I’ve added a second 3090 to my system trying to speed up fine-tuning of a BERT model. I’ve added sync_dist=True
to training_step
and validation_step
and specified in Trainer
:
trainer = pl.Trainer(
logger=logger,
max_epochs=N_EPOCHS,
callbacks=[checkpoint_callback],
accelerator="gpu",
devices="auto",
strategy="ddp_find_unused_parameters_false"
)
As far as I’m aware, this is all that needs to be done for PyTorch Lightning to use multi GPU. With one GPU (RTX 3090) I was able to run batch_size=8
and lr=2e-5
which resulted in roughly ~41 minutes per epoch. After adding a second 3090, with the same batch_size
(although I believe it should now technically be a global batch size of 16) it’s ~36 minutes per epoch, only a 5 minute difference. What am I doing wrong?
Both GPUs are at ~100% utilisation and I can see that ~22GB of VRAM is being used each during training.

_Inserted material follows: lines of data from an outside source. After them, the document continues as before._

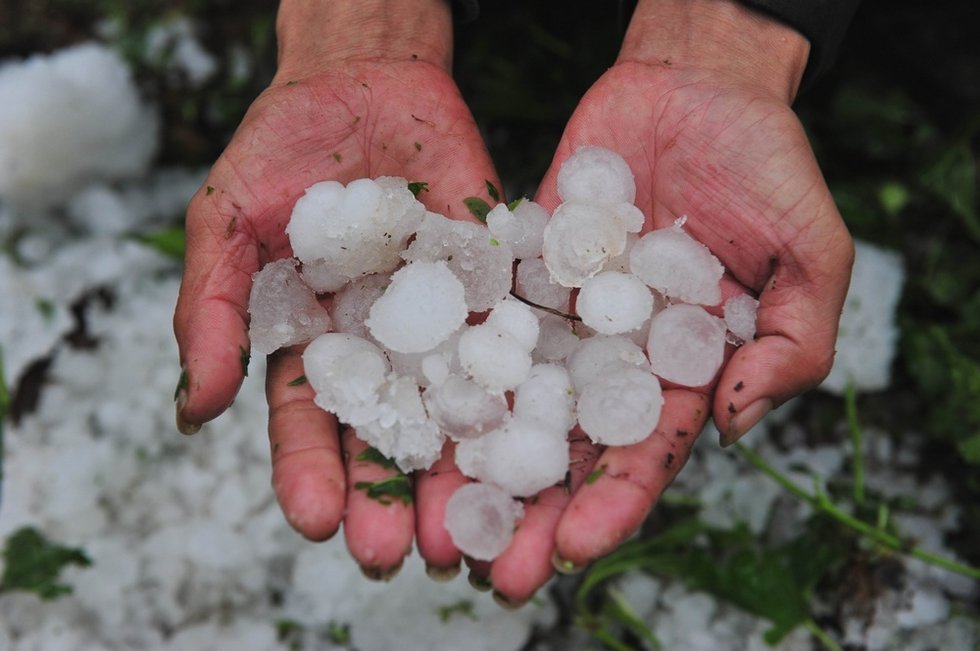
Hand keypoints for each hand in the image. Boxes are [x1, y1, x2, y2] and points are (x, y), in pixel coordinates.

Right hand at [173, 0, 498, 577]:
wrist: (361, 85)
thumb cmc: (279, 152)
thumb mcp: (227, 225)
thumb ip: (213, 312)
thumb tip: (195, 414)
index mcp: (314, 346)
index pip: (311, 424)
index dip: (311, 473)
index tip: (316, 520)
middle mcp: (383, 349)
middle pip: (390, 434)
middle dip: (395, 496)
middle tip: (404, 554)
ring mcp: (442, 320)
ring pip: (457, 405)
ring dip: (464, 468)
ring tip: (474, 529)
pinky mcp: (495, 285)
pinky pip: (514, 336)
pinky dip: (527, 384)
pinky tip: (538, 434)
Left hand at [479, 0, 853, 601]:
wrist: (699, 87)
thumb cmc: (769, 169)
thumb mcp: (811, 255)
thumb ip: (791, 341)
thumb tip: (736, 422)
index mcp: (683, 369)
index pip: (646, 451)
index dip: (613, 503)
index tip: (573, 549)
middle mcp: (614, 353)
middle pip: (569, 444)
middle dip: (533, 509)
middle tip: (491, 568)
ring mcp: (563, 314)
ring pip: (515, 396)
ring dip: (480, 459)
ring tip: (440, 516)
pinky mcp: (521, 269)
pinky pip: (484, 317)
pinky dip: (452, 362)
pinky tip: (414, 408)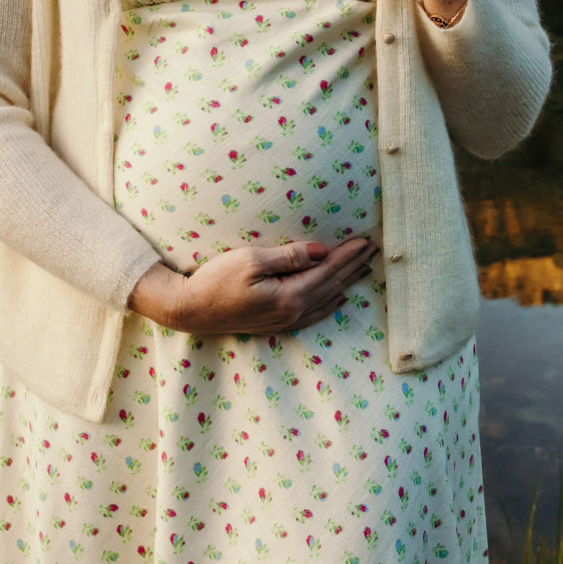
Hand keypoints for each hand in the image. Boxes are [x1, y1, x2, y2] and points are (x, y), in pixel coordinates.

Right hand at [127, 238, 376, 334]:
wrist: (189, 309)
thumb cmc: (215, 280)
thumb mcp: (251, 260)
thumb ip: (289, 256)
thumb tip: (322, 252)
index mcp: (289, 296)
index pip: (327, 271)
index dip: (348, 255)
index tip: (365, 241)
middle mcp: (292, 312)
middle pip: (331, 286)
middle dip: (353, 267)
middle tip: (373, 250)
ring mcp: (284, 320)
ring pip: (326, 300)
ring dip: (346, 283)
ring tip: (363, 269)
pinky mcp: (275, 322)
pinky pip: (313, 313)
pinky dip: (330, 302)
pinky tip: (338, 297)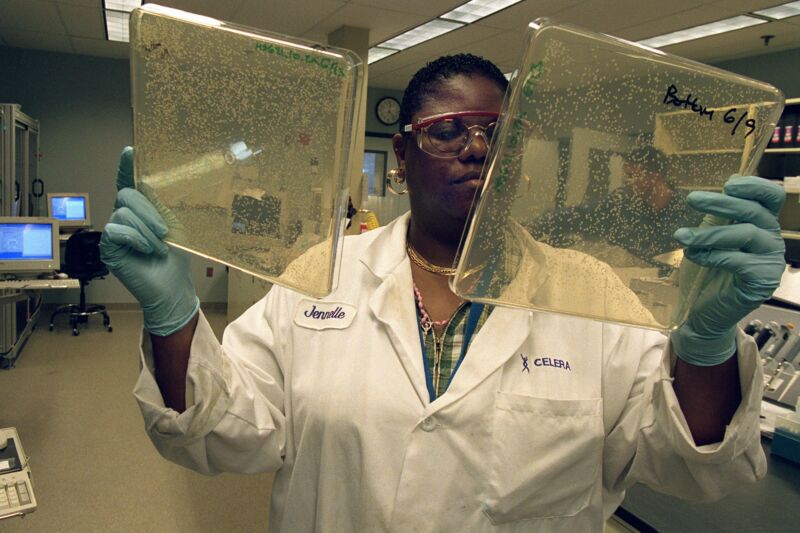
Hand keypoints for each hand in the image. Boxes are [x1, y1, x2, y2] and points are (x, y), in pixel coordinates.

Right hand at [100, 147, 198, 335]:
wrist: (173, 286)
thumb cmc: (175, 258)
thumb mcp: (172, 225)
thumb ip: (158, 205)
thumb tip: (145, 183)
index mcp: (141, 210)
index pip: (130, 184)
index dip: (127, 167)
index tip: (130, 151)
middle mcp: (124, 218)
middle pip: (126, 196)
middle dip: (149, 213)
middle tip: (164, 233)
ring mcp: (115, 232)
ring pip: (123, 213)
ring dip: (146, 231)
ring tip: (158, 248)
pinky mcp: (108, 248)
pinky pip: (115, 230)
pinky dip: (135, 239)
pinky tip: (145, 251)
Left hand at [671, 175, 785, 365]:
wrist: (704, 311)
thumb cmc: (706, 272)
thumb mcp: (709, 237)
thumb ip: (718, 216)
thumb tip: (723, 184)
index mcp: (762, 224)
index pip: (771, 197)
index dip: (754, 186)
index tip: (728, 184)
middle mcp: (772, 240)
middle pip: (754, 212)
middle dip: (721, 203)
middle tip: (692, 198)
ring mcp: (770, 261)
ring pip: (745, 234)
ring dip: (709, 233)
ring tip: (682, 236)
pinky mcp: (762, 281)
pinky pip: (738, 261)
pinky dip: (712, 255)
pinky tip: (693, 256)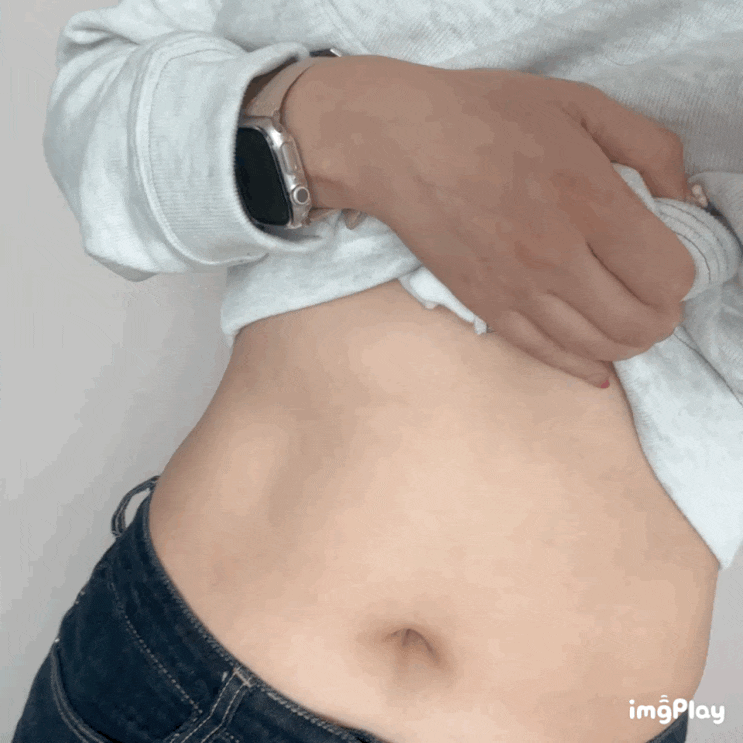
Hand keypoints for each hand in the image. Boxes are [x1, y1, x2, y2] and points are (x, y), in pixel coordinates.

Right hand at [306, 58, 696, 387]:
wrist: (401, 146)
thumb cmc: (489, 116)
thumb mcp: (582, 104)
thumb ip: (650, 147)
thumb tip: (684, 198)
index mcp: (590, 202)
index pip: (667, 276)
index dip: (681, 278)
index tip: (671, 263)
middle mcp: (556, 258)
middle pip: (637, 322)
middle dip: (661, 318)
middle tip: (657, 301)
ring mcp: (517, 290)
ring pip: (595, 347)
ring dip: (626, 344)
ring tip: (630, 325)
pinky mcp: (486, 306)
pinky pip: (545, 354)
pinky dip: (580, 368)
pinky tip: (596, 369)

I’ve tried adding pin_memory=True
to the Dataloader, as well as increasing num_workers
, both of which had negligible effects.
I assumed that doubling the VRAM would allow double the batch size and so nearly half the training time. The full code I’m following is in a Colab notebook here. I’m using bert-large-cased
.
Interestingly I can run batch_size=10
on a single GPU, but when I try to run that on 2 GPU I run out of memory and training never starts. I would think that if 10 fits on one, 10 would fit on both?
I’ve tried using precision=16
which improved things slightly but required BCEWithLogitsLoss()
which causes loss to be higher, so would require more epochs to convergence. I ran profiler='simple'
on a reduced dataset and got the following results:
Nothing immediately jumps out as being incorrect, but someone else may be able to parse these results better than me.
I tried using colossalAI as I thought maybe the model was too complex but that also requires precision=16
and doesn’t solve my initial confusion as to why doubling the resources doesn’t ~0.5x the training time.